[Start of section]
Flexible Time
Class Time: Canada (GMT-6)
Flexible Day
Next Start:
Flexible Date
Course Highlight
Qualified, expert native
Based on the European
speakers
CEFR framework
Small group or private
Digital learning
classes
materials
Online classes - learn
[End of section]
Transcribe the data above in full, keeping every word as it is.

Flexible Time
Class Time: Canada (GMT-6)
Flexible Day
Next Start:
Flexible Date
Course Highlight
Qualified, expert native
Based on the European
speakers
CEFR framework
Small group or private
Digital learning
classes
materials
Online classes - learn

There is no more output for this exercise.